You're absolutely right about closing ourselves in from the weather. Kat. We are hermetically sealed.

Mim said...

Ralph,
Now that is one amazing sunset!Thanks for sharing it.
And loved your musings about hot summers without air conditioners, and sleeping porches.
Mim

Anonymous said...

We lived a while close to the War College when my Dad taught there in SW D.C. and every day the military would deliver huge blocks of ice to our house and we would set it behind the fan. It was amazing because it cooled the downstairs level in about 30 mins and lasted the rest of the day. I always remember my Mom handing the guy two bits for the ice. They used these long claws to hoist it up the stairs to the front door. That was our A/C back in the 50's. Z&Me

Ralph said...

Z&Me, I had forgotten about those iceblocks, and the ice houses they came from. And those huge hooks they were carried around with. We never used an ice block for air conditioning, but we bought them to put in those big,l insulated metal ice boxes that were made for camping. I live very near what used to be the old ice house on Four Mile Run off Columbia Pike. When I cross the bridge over the Run, I can look down and imagine I still see that ice house. There's some sort of building down there still. It was still being used well into the 80s.

Peewit said...

Well I'll take up the challenge as we don't have AC in the house here. Then the hottest it has ever got here is 39°C.

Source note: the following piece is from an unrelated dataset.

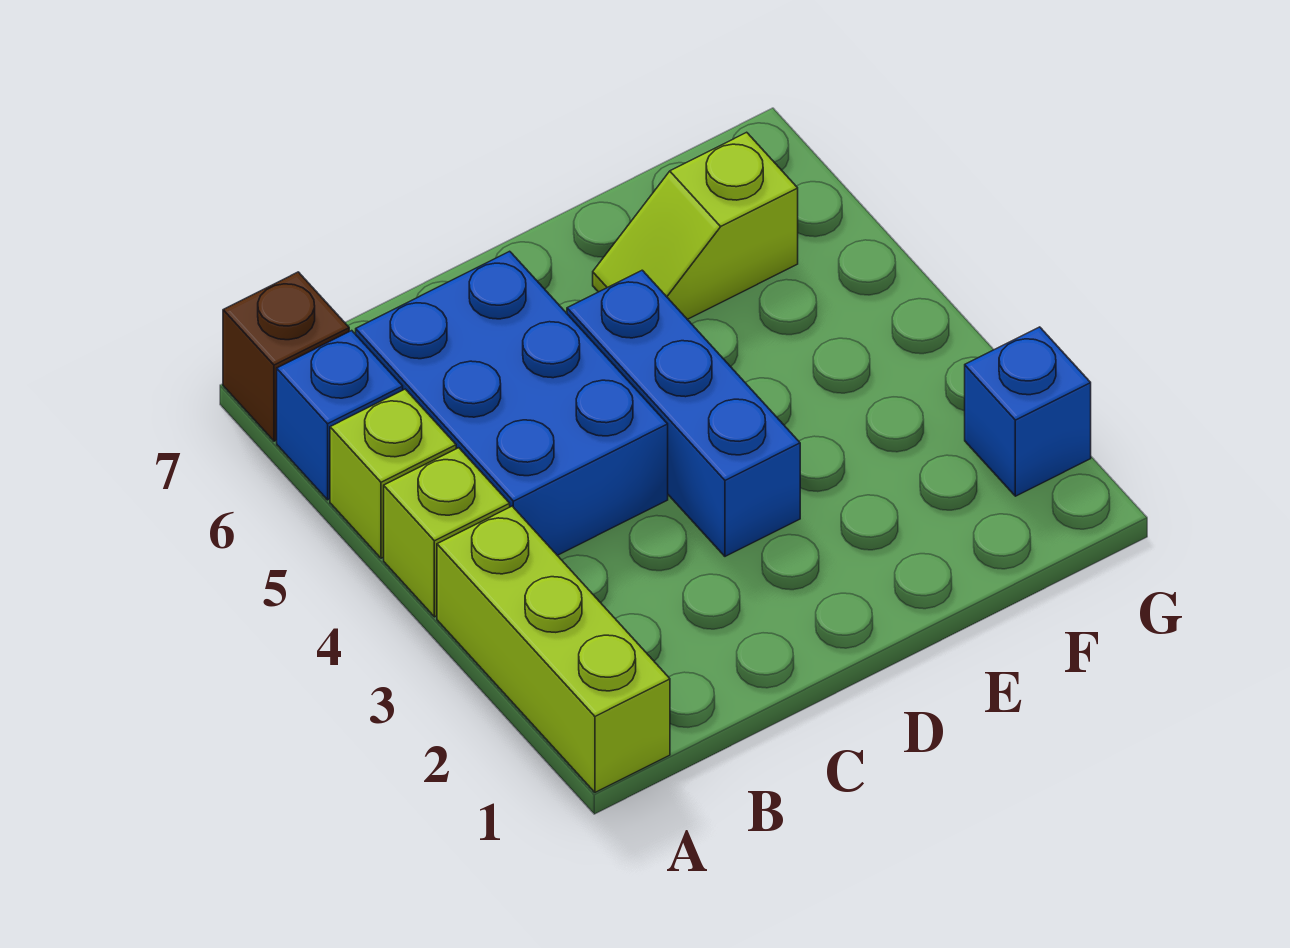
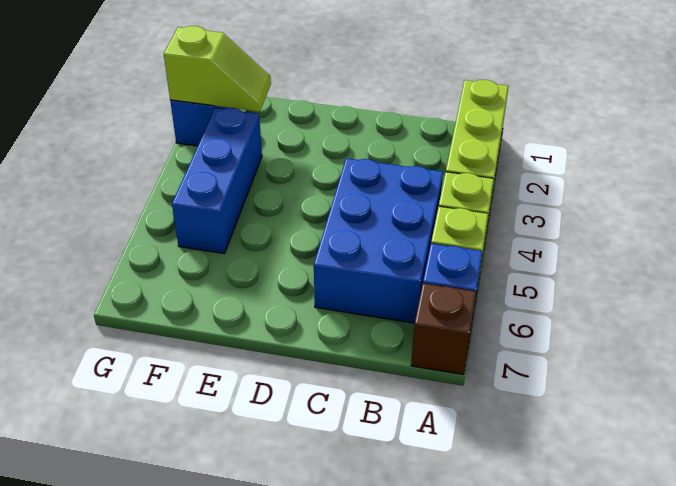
blue 1x3 brick [567,270,800,556] -> blue 1x3 brick moved to [172,108,262,253]
lime 1x2 slope [593,132,798,319] -> lime 1x2 slope moved to [164,26,271,112]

We do have AC in the office but it has been broken all year. We have been told there is a shortage of refrigerant gas. Shortage of money more like! It is funny though that our landlords have started sprucing up the building just before a lease break next year. I suspect we'll be on the move soon

Ralph said...

Peewit, 39 is HOT!! But I realize it's not all the time. I can remember when office buildings weren't air conditioned and folks just had fans and open windows. Now all the buildings are sealed shut and if the a/c goes off workers are sent home!

Cuidado said...

I don't like sleeping with nor do I have air conditioning. I have a pattern of opening doors and windows and using fans to their best advantage and am comfortable enough without extraneous air conditioning. Could be we're a few degrees cooler and are surrounded by water that makes a difference.

Ralph said...

Cuidado, your "could be" sentence is the key. It's very much different up there. I've no doubt you'd find the heat here stifling. Because we do, and we're supposed to be used to it.

Jenny said...

One of the things I don't miss about living in Kentucky is the heat and humidity. We didn't always have air conditioning there, but found it to be very necessary beginning in April all the way into September. It was set at 80, but still managed to come on a lot and was really a requirement to keep down the humidity in the house. Here in British Columbia we have a semi-desert climate and the high elevation means the temperatures are pleasant--some people might find it cool, but I much prefer it to being trapped indoors all summer. That's almost like being snowbound during the winter!

Ralph said...

Sounds good out there to me, Jenny. And the summer conditions aren't "almost" like being snowbound--it is the same thing. There are two times of year around here when the weather is jist too miserable to be outside: high winter and high summer.